Je ne suis pas dogmatique sur le sujet, je ne pense pas que ce soit bien ou pas. Je crois que c'est un mode d'organisation des espaces et non pas du travail, qui correspond ou ne correspond pas à une structure. J'ai accompagné des organisations dans lesquelles certains services sont passés au flex et d'autres ont gardé des bureaux individuels. Il faut que le flex corresponde à l'organisation du travail de la structure ou du département. Si on veut le mettre en place dans de bonnes conditions, chaque salarié doit avoir un endroit pour travailler. Ça ne veut pas dire qu'il a son bureau avec son mug et ses photos de famille, mais il doit avoir un lieu où il est attendu. Il faut aussi qu'il puisse avoir un repère symbolique, comme un casier par exemple.
Vous pointez du doigt les apéros zoom ou la pause café en visio obligatoire imposée par certaines structures pour maintenir les liens informels, qu'on sait fondamentaux en entreprise. Comment faire donc en télétravail ?

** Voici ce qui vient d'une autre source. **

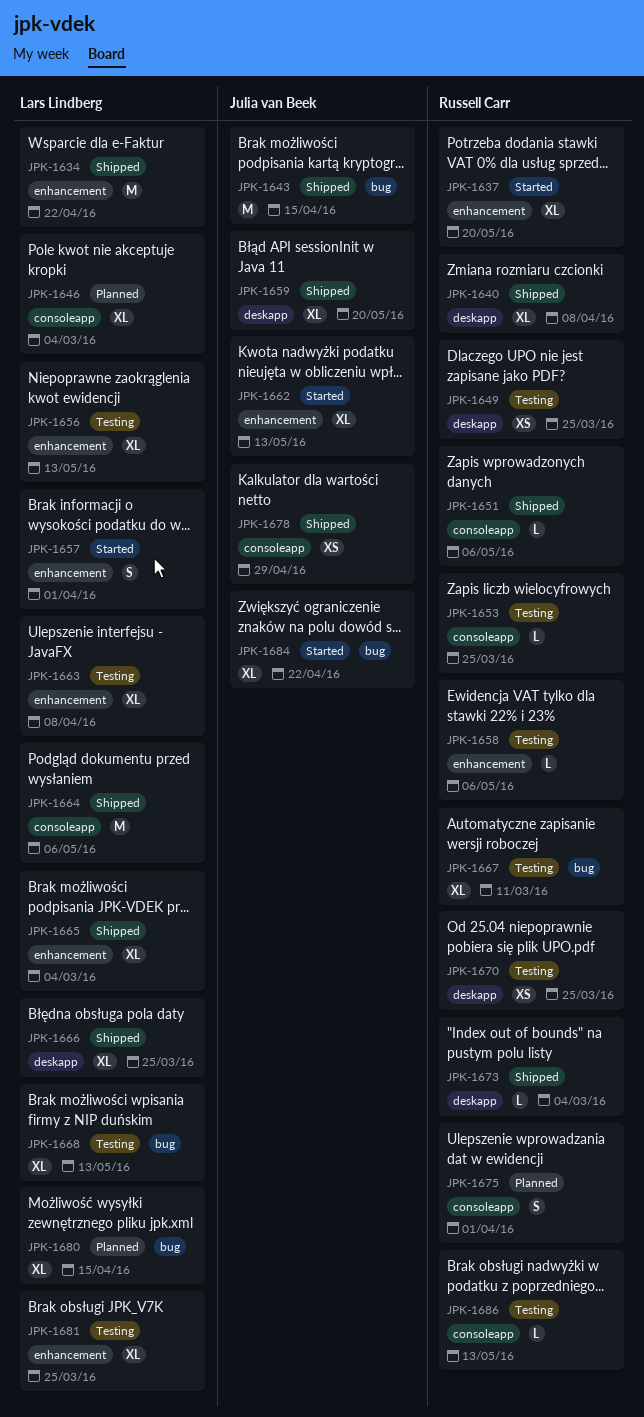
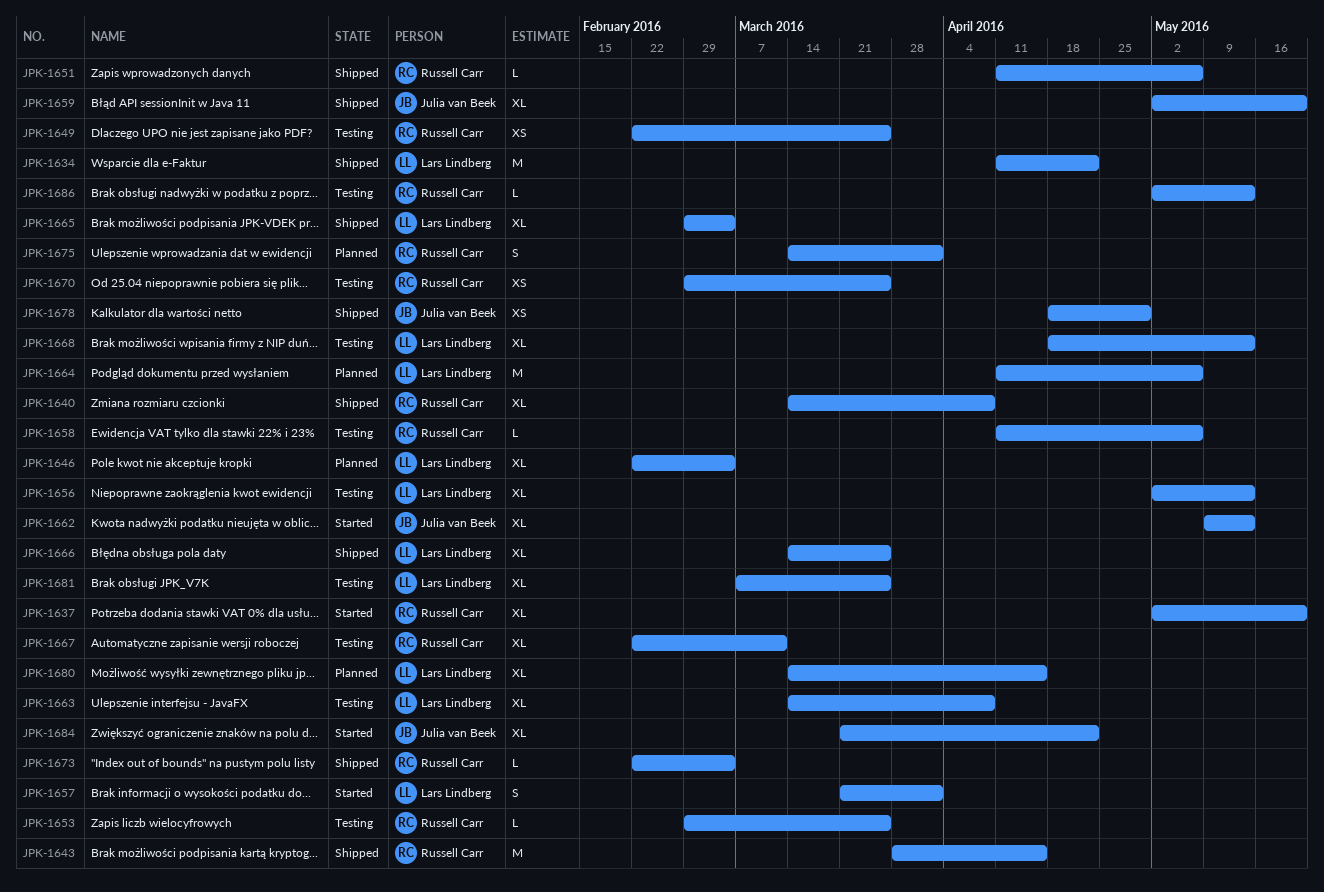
JPK-1643, owner: Julia van Beek -> Russell Carr
JPK-1664, status: Shipped -> Planned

On ne peut pas formaliser l'informel, c'est de la spontanéité. Il ne faut pas décider de moment ou de lieu informel. Il est en train de trouver une nouvelle manière d'exister, on fait par exemple beaucoup d'informel par téléphone, ce qu'on ne fait pas du tout en visio. Le bureau permet évidemment à l'informel d'exister, au restaurant d'entreprise, dans les couloirs... C'est pour ça, je crois qu'il faut réfléchir au nombre de jours passés ensemble au travail, plutôt qu'au nombre de jours de télétravail par semaine.
Ceux qui avaient le moins d'habitude de télétravailler sont en train d'inventer les modèles les plus intéressants. L'Espagne modifie profondément son rapport au travail, à la fois par le fait de penser un télétravail de manière collective, mais aussi en lançant une expérimentation sur la semaine de 4 jours. C'est un pays qui avait moins de 5 % de télétravailleurs avant la pandémie. Aujourd'hui il a saisi l'opportunité de réfléchir globalement à l'avenir du travail. Au fond, ceux qui n'avaient pas l'habitude du distanciel sont en train de prendre beaucoup d'avance sur les innovations en matière de travail.